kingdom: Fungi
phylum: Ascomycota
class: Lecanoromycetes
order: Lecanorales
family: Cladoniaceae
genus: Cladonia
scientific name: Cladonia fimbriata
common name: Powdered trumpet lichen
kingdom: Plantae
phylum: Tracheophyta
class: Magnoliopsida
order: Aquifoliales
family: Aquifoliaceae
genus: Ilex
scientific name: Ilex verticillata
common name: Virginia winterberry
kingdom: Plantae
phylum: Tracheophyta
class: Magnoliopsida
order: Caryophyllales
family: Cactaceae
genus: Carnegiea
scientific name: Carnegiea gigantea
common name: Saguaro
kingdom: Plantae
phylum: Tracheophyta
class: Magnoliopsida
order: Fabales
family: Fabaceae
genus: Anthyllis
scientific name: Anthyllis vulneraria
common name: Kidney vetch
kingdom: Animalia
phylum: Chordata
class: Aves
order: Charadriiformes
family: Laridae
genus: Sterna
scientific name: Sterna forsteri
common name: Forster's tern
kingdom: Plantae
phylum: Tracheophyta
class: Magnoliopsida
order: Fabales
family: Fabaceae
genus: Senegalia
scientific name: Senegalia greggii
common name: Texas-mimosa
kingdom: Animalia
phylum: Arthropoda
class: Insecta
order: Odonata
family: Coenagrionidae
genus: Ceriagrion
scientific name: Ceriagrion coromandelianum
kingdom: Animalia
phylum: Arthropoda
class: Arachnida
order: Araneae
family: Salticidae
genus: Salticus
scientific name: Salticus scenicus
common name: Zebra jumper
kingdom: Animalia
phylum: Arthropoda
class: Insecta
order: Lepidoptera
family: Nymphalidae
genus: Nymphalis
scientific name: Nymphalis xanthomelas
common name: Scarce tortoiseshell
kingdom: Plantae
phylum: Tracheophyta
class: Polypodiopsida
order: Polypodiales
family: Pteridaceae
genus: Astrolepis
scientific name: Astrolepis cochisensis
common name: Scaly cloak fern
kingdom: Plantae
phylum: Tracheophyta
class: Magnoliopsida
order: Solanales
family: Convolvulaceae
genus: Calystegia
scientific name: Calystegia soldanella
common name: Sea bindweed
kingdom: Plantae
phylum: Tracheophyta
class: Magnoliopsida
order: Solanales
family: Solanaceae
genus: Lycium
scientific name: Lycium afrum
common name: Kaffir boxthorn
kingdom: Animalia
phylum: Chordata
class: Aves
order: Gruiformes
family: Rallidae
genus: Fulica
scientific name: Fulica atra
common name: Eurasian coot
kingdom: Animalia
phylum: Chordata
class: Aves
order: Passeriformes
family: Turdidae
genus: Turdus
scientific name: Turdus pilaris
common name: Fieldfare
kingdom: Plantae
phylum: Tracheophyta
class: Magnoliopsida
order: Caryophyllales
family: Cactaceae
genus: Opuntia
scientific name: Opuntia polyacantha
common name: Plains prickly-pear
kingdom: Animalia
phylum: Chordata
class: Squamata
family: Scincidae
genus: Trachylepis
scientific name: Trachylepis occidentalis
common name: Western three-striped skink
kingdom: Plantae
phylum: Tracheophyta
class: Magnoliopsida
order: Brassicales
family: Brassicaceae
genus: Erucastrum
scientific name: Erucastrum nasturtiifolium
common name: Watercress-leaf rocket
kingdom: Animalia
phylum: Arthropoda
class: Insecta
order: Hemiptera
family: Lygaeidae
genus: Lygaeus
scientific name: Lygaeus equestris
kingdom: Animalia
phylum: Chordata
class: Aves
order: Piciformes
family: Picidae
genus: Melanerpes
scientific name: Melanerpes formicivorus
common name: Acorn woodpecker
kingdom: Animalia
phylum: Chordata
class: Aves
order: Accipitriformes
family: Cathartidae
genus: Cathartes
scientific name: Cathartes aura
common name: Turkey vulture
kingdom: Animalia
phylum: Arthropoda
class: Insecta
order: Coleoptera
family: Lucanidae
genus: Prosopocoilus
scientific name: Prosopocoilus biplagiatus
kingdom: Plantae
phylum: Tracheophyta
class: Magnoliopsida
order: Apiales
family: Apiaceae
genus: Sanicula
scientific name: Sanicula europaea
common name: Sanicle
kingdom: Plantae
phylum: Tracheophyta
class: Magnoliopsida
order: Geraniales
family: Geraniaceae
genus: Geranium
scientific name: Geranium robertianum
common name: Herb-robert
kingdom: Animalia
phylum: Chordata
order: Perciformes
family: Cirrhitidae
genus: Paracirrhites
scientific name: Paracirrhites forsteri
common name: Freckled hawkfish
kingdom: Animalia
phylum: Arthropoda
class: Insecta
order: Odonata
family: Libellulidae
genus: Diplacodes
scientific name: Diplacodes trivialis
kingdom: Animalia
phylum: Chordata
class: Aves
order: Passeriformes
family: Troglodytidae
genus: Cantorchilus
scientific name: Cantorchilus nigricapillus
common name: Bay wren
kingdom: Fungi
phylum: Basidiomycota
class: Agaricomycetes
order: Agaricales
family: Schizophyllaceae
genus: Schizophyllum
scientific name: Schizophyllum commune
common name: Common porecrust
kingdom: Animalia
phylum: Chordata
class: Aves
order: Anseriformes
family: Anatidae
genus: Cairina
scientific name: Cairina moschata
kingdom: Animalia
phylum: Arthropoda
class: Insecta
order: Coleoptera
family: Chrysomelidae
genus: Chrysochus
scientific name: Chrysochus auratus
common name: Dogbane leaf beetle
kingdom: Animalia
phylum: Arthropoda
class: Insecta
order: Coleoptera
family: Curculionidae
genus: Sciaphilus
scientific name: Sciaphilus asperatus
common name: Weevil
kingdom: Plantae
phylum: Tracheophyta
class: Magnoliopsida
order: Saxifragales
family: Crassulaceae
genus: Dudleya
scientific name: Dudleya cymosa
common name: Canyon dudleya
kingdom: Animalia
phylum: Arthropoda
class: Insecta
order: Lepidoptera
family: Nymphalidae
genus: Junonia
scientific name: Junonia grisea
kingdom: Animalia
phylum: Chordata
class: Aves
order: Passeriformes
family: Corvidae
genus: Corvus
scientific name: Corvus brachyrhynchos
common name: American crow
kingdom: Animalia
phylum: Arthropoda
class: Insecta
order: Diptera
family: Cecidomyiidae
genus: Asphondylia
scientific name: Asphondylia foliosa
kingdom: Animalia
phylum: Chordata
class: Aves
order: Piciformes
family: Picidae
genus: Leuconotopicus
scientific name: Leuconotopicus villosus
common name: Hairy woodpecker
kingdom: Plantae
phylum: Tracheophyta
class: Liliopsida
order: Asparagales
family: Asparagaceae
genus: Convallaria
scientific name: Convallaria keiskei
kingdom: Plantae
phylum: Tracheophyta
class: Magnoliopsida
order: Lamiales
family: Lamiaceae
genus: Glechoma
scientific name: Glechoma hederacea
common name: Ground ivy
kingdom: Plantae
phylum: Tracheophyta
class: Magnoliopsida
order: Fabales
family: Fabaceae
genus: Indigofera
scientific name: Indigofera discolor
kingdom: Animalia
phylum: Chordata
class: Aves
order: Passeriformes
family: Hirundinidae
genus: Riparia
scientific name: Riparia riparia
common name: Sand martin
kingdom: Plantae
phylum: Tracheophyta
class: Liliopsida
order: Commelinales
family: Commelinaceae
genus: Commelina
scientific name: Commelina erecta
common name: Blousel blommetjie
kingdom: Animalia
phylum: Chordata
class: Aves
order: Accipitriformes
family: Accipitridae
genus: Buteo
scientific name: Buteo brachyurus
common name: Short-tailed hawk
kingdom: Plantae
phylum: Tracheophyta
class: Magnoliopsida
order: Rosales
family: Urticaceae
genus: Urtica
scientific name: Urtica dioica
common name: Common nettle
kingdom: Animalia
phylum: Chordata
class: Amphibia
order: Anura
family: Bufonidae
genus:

***

▶ [WHAT TO WORK ON] Output the taxonomy lines for every row above as a JSON list of strings, with one string per line and blank lines left out.

▶ [SOLUTION TO THE PROBLEM]
[
  "kingdom: Fungi",
  "phylum: Ascomycota",
  "class: Lecanoromycetes",
  "order: Lecanorales",
  "family: Cladoniaceae",
  "genus: Cladonia",
  "scientific name: Cladonia fimbriata",
  "common name: Powdered trumpet lichen",
  "kingdom: Plantae",
  "phylum: Tracheophyta",
  "class: Magnoliopsida",
  "order: Aquifoliales",
  "family: Aquifoliaceae",
  "genus: Ilex",
  "scientific name: Ilex verticillata",
  "common name: Virginia winterberry",
  "kingdom: Plantae",
  "phylum: Tracheophyta",
  "class: Magnoliopsida",
  "order: Caryophyllales",
  "family: Cactaceae",
  "genus: Carnegiea",
  "scientific name: Carnegiea gigantea",
  "common name: Saguaro",
  "kingdom: Plantae",
  "phylum: Tracheophyta",
  "class: Magnoliopsida",
  "order: Fabales",
  "family: Fabaceae",
  "genus: Anthyllis",
  "scientific name: Anthyllis vulneraria",
  "common name: Kidney vetch",
  "kingdom: Animalia",
  "phylum: Chordata",
  "class: Aves",
  "order: Charadriiformes",
  "family: Laridae",
  "genus: Sterna",
  "scientific name: Sterna forsteri",
  "common name: Forster's tern",
  "kingdom: Plantae",
  "phylum: Tracheophyta",
  "class: Magnoliopsida",
  "order: Fabales",
  "family: Fabaceae",
  "genus: Senegalia",
  "scientific name: Senegalia greggii",
  "common name: Texas-mimosa",
  "kingdom: Animalia",
  "phylum: Arthropoda",
  "class: Insecta",
  "order: Odonata",
  "family: Coenagrionidae",
  "genus: Ceriagrion",
  "scientific name: Ceriagrion coromandelianum",
  "kingdom: Animalia",
  "phylum: Arthropoda",
  "class: Arachnida",
  "order: Araneae",
  "family: Salticidae",
  "genus: Salticus",
  "scientific name: Salticus scenicus",
  "common name: Zebra jumper",
  "kingdom: Animalia",
  "phylum: Arthropoda",
  "class: Insecta",
  "order: Lepidoptera",
  "family: Nymphalidae",
  "genus: Nymphalis",
  "scientific name: Nymphalis xanthomelas",
  "common name: Scarce tortoiseshell",
  "kingdom: Plantae",
  "phylum: Tracheophyta",
  "class: Polypodiopsida",
  "order: Polypodiales",
  "family: Pteridaceae",
  "genus: Astrolepis",
  "scientific name: Astrolepis cochisensis",
  "common name: Scaly cloak fern",
  "kingdom: Plantae",
  "phylum: Tracheophyta",
  "class: Magnoliopsida",
  "order: Solanales",
  "family: Convolvulaceae",
  "genus: Calystegia",
  "scientific name: Calystegia soldanella",
  "common name: Sea bindweed",
  "kingdom: Plantae",
  "phylum: Tracheophyta",
  "class: Magnoliopsida",
  "order: Solanales",
  "family: Solanaceae",
  "genus: Lycium",
  "scientific name: Lycium afrum",
  "common name: Kaffir boxthorn",
  "kingdom: Animalia",
  "phylum: Chordata",
  "class: Aves",
  "order: Gruiformes",
  "family: Rallidae",
  "genus: Fulica",
  "scientific name: Fulica atra",
  "common name: Eurasian coot",
  "kingdom: Animalia",
  "phylum: Chordata",
  "class: Aves",
  "order: Passeriformes",
  "family: Turdidae",
  "genus: Turdus",
  "scientific name: Turdus pilaris",
  "common name: Fieldfare",
  "kingdom: Plantae",
  "phylum: Tracheophyta",
  "class: Magnoliopsida",
  "order: Caryophyllales",
  "family: Cactaceae",
  "genus: Opuntia",
  "scientific name: Opuntia polyacantha",
  "common name: Plains prickly-pear",
  "kingdom: Animalia",
  "phylum: Chordata",
  "class: Squamata",
  "family: Scincidae",
  "genus: Trachylepis",
  "scientific name: Trachylepis occidentalis",
  "common name: Western three-striped skink",
  "kingdom: Plantae",
  "phylum: Tracheophyta",
  "class: Magnoliopsida",
  "order: Brassicales",
  "family: Brassicaceae",
  "genus: Erucastrum",
  "scientific name: Erucastrum nasturtiifolium",
  "common name: Watercress-leaf rocket",
  "kingdom: Animalia",
  "phylum: Arthropoda",
  "class: Insecta",
  "order: Hemiptera",
  "family: Lygaeidae",
  "genus: Lygaeus",
  "scientific name: Lygaeus equestris",
  "kingdom: Animalia",
  "phylum: Chordata",
  "class: Aves",
  "order: Piciformes",
  "family: Picidae",
  "genus: Melanerpes",
  "scientific name: Melanerpes formicivorus",
  "common name: Acorn woodpecker",
  "kingdom: Animalia",
  "phylum: Chordata",
  "class: Aves",
  "order: Accipitriformes",
  "family: Cathartidae",
  "genus: Cathartes",
  "scientific name: Cathartes aura",
  "common name: Turkey vulture",
  "kingdom: Animalia",
  "phylum: Arthropoda",
  "class: Insecta",
  "order: Coleoptera",
  "family: Lucanidae",
  "genus: Prosopocoilus",
  "scientific name: Prosopocoilus biplagiatus",
  "kingdom: Plantae",
  "phylum: Tracheophyta",
  "class: Magnoliopsida",
  "order: Apiales",
  "family: Apiaceae",
  "genus: Sanicula",
  "scientific name: Sanicula europaea",
  "common name: Sanicle",
  "kingdom: Plantae",
  "phylum: Tracheophyta",
  "class: Magnoliopsida",
  "order: Geraniales",
  "family: Geraniaceae",
  "genus: Geranium",
  "scientific name: Geranium robertianum",
  "common name: Herb-robert",
  "kingdom: Animalia",
  "phylum: Chordata",
  "order: Perciformes",
  "family: Cirrhitidae",
  "genus: Paracirrhites",
  "scientific name: Paracirrhites forsteri",
  "common name: Freckled hawkfish",
  "kingdom: Animalia",
  "phylum: Arthropoda",
  "class: Insecta",
  "order: Odonata",
  "family: Libellulidae",
  "genus: Diplacodes",
  "scientific name: Diplacodes trivialis",
  "kingdom: Animalia",
  "phylum: Chordata",
  "class: Aves",
  "order: Passeriformes",
  "family: Troglodytidae",
  "genus: Cantorchilus",
  "scientific name: Cantorchilus nigricapillus",
  "common name: Bay wren",
  "kingdom: Fungi",
  "phylum: Basidiomycota",
  "class: Agaricomycetes",
  "order: Agaricales",
  "family: Schizophyllaceae",
  "genus: Schizophyllum",
  "scientific name: Schizophyllum commune",
  "common name: Common porecrust",
  "kingdom: Animalia",
  "phylum: Chordata",
  "class: Aves",
  "order: Anseriformes",
  "family: Anatidae",
  "genus: Cairina",
  "scientific name: Cairina moschata",
  "kingdom: Animalia",
  "phylum: Arthropoda",
  "class: Insecta",
  "order: Coleoptera",
  "family: Chrysomelidae",
  "genus: Chrysochus",
  "scientific name: Chrysochus auratus",
  "common name: Dogbane leaf beetle",
  "kingdom: Animalia",
  "phylum: Arthropoda",
  "class: Insecta",
  "order: Coleoptera",
  "family: Curculionidae",
  "genus: Sciaphilus",
  "scientific name: Sciaphilus asperatus",
  "common name: Weevil",
  "kingdom: Plantae",
  "phylum: Tracheophyta",
  "class: Magnoliopsida",
  "order: Saxifragales",
  "family: Crassulaceae",
  "genus: Dudleya",
  "scientific name: Dudleya cymosa",
  "common name: Canyon dudleya",
  "kingdom: Animalia",
  "phylum: Arthropoda",
  "class: Insecta",
  "order: Lepidoptera",
  "family: Nymphalidae",
  "genus: Junonia",
  "scientific name: Junonia grisea",
  "kingdom: Animalia",
  "phylum: Chordata",
  "class: Aves",
  "order: Passeriformes",
  "family: Corvidae",
  "genus: Corvus",
  "scientific name: Corvus brachyrhynchos",
  "common name: American crow",
  "kingdom: Animalia",
  "phylum: Arthropoda",
  "class: Insecta",
  "order: Diptera",
  "family: Cecidomyiidae",
  "genus: Asphondylia",
  "scientific name: Asphondylia foliosa",
  "kingdom: Animalia",
  "phylum: Chordata",
  "class: Aves",
  "order: Piciformes",
  "family: Picidae",
  "genus: Leuconotopicus",
  "scientific name: Leuconotopicus villosus",
  "common name: Hairy woodpecker",
  "kingdom: Plantae",
  "phylum: Tracheophyta",
  "class: Liliopsida",
  "order: Asparagales",
  "family: Asparagaceae",
  "genus: Convallaria",
  "scientific name: Convallaria keiskei",
  "kingdom: Plantae",
  "phylum: Tracheophyta",
  "class: Magnoliopsida",
  "order: Lamiales",
  "family: Lamiaceae",
  "genus: Glechoma",
  "scientific name: Glechoma hederacea",
  "common name: Ground ivy",
  "kingdom: Plantae",
  "phylum: Tracheophyta",
  "class: Magnoliopsida",
  "order: Fabales",
  "family: Fabaceae",
  "genus: Indigofera",
  "scientific name: Indigofera discolor",
  "kingdom: Animalia",
  "phylum: Chordata",
  "class: Aves",
  "order: Passeriformes",
  "family: Hirundinidae",
  "genus: Riparia",
  "scientific name: Riparia riparia",
  "common name: Sand martin",
  "kingdom: Plantae",
  "phylum: Tracheophyta",
  "class: Liliopsida",
  "order: Commelinales",
  "family: Commelinaceae",
  "genus: Commelina",
  "scientific name: Commelina erecta",
  "common name: Blousel blommetjie",
  "kingdom: Animalia",
  "phylum: Chordata",
  "class: Aves",
  "order: Accipitriformes",
  "family: Accipitridae",
  "genus: Buteo",
  "scientific name: Buteo brachyurus",
  "common name: Short-tailed hawk",
  "kingdom: Plantae",
  "phylum: Tracheophyta",
  "class: Magnoliopsida",
  "order: Rosales",
  "family: Urticaceae",
  "genus: Urtica",
  "scientific name: Urtica dioica",
  "common name: Common nettle",
  "kingdom: Animalia",
  "phylum: Chordata",
  "class: Amphibia",
  "order: Anura",
  "family: Bufonidae",
  "genus:"
]